考虑到隐私和网络负载问题，使用设备上的多模态神经网络（mnn）处理物联网数据是一个日益增长的趋势。然而，MNNs的高计算需求与有限的设备上资源相冲突。mnn在推理过程中涉及输入和模型冗余，浪费资源处理冗余输入组件和运行多余的模型参数。模型冗余消除（MRE）可以减少冗余参数，但不能绕过对不需要的输入组件的推理。输入冗余消除（IRE）跳过冗余输入组件的推理，但不能减少对其余部分的计算。独立的MRE和IRE不能满足多模态推理的多样化计算需求。为了解决这些问题，我们的目标是结合MRE和IRE的优势来实现更有效的推理。提出了一种支持IRE和MRE的自适应多级冗余消除框架（AMRE）。AMRE首先建立了IRE和MRE的协同推理机制。然后，我们提出了一个多功能、轻量级的策略模型，该模型可以自适应地控制每个实例的推理逻辑。此外，为了保证AMRE协同推理的性能，提出了一种三阶段训练方法。我们在三种场景中验证了AMRE，与最先进的基线相比，延迟降低了52.91%，能源成本降低了56.79%，并且精度略有提高。

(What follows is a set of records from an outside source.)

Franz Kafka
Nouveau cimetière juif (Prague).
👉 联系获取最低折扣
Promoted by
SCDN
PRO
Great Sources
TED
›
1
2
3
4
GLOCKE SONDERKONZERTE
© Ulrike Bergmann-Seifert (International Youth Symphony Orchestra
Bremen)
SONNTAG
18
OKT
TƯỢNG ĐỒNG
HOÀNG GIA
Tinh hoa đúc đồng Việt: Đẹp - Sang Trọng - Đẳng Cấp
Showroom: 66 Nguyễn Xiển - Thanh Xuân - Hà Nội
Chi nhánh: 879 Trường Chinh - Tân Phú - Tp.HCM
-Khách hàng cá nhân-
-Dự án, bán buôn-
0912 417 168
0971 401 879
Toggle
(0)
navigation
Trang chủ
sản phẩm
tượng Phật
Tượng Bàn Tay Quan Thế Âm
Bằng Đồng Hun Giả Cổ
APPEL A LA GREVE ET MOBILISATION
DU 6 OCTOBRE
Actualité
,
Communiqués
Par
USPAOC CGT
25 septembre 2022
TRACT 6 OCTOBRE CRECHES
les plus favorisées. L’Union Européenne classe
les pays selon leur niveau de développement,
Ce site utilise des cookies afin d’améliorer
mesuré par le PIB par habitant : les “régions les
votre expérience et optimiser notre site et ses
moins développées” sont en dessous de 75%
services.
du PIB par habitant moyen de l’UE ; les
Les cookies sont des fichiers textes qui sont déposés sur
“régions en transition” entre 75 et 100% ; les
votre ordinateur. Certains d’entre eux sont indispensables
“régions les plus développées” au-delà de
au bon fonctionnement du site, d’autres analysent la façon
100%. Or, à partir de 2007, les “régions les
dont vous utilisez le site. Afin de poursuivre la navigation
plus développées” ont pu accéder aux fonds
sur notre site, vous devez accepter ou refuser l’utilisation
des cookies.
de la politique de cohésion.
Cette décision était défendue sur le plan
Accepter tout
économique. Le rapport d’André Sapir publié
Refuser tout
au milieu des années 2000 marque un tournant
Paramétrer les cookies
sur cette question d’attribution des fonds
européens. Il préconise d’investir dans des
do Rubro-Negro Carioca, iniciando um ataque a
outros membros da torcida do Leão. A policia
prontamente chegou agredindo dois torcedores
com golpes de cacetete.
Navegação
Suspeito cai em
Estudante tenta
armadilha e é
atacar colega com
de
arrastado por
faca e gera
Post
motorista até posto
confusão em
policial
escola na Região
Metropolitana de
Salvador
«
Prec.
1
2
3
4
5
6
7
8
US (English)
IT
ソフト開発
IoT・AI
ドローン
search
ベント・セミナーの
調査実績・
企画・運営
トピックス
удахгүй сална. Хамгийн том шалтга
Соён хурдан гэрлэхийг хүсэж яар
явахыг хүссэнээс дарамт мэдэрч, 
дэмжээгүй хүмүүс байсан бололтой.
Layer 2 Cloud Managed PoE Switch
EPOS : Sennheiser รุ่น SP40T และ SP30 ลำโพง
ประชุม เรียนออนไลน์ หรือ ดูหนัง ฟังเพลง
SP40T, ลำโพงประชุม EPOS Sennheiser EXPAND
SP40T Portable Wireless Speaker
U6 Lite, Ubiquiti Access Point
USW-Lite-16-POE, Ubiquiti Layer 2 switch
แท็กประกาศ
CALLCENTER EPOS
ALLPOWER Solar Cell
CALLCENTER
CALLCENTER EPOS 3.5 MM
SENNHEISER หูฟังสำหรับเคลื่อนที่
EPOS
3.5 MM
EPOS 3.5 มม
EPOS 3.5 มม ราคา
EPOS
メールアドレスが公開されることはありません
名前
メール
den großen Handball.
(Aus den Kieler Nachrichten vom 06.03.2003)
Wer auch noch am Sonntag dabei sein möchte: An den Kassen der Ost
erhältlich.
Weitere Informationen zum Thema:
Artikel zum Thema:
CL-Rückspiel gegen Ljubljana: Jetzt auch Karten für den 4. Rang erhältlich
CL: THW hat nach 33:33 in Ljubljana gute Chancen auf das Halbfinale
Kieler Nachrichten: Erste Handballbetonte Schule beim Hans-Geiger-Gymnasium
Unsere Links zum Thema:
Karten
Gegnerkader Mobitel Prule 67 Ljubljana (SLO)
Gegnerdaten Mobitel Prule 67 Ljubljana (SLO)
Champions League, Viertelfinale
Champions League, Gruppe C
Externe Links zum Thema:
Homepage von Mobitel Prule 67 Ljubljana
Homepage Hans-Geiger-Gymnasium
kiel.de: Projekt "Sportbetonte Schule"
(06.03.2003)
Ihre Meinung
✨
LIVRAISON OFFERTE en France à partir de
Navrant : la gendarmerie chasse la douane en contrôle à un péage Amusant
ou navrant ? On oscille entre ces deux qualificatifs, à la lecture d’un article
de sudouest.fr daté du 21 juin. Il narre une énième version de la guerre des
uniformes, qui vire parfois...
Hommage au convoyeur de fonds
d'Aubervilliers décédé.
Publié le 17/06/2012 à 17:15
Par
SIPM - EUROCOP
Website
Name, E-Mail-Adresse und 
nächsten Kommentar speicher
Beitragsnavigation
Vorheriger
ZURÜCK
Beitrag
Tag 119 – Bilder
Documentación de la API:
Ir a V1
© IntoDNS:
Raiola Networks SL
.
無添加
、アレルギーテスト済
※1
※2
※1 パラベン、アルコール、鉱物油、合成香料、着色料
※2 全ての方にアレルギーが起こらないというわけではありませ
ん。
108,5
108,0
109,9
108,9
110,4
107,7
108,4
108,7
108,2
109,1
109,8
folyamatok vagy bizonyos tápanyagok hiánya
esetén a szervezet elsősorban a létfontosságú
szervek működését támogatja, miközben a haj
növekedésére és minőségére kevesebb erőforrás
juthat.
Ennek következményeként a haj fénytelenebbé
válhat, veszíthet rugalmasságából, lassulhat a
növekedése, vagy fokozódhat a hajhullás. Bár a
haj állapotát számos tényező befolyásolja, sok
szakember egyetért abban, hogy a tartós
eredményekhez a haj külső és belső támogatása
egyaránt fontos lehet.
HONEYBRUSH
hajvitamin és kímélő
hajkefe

本文章由计算机程序翻译，如有差异，请以英文原文为准。

求助全文

约1分钟内获得全文求助全文

来源期刊

IEEE Transactions on Mobile Computing 工程技术-电信学

CiteScore

12.90

自引率

2.50%

发文量

403

审稿时长

6.6 months

期刊介绍： IEEE Transactions on Mobile Computing addresses key technical issues related to various aspects of mobile computing. This includes (a) architectures, (b) support services, (c) algorithm/protocol design and analysis, (d) mobile environments, (e) mobile communication systems, (f) applications, and (g) emerging technologies. Topics of interest span a wide range, covering aspects like mobile networks and hosts, mobility management, multimedia, operating system support, power management, online and mobile environments, security, scalability, reliability, and emerging technologies such as wearable computers, body area networks, and wireless sensor networks. The journal serves as a comprehensive platform for advancements in mobile computing research.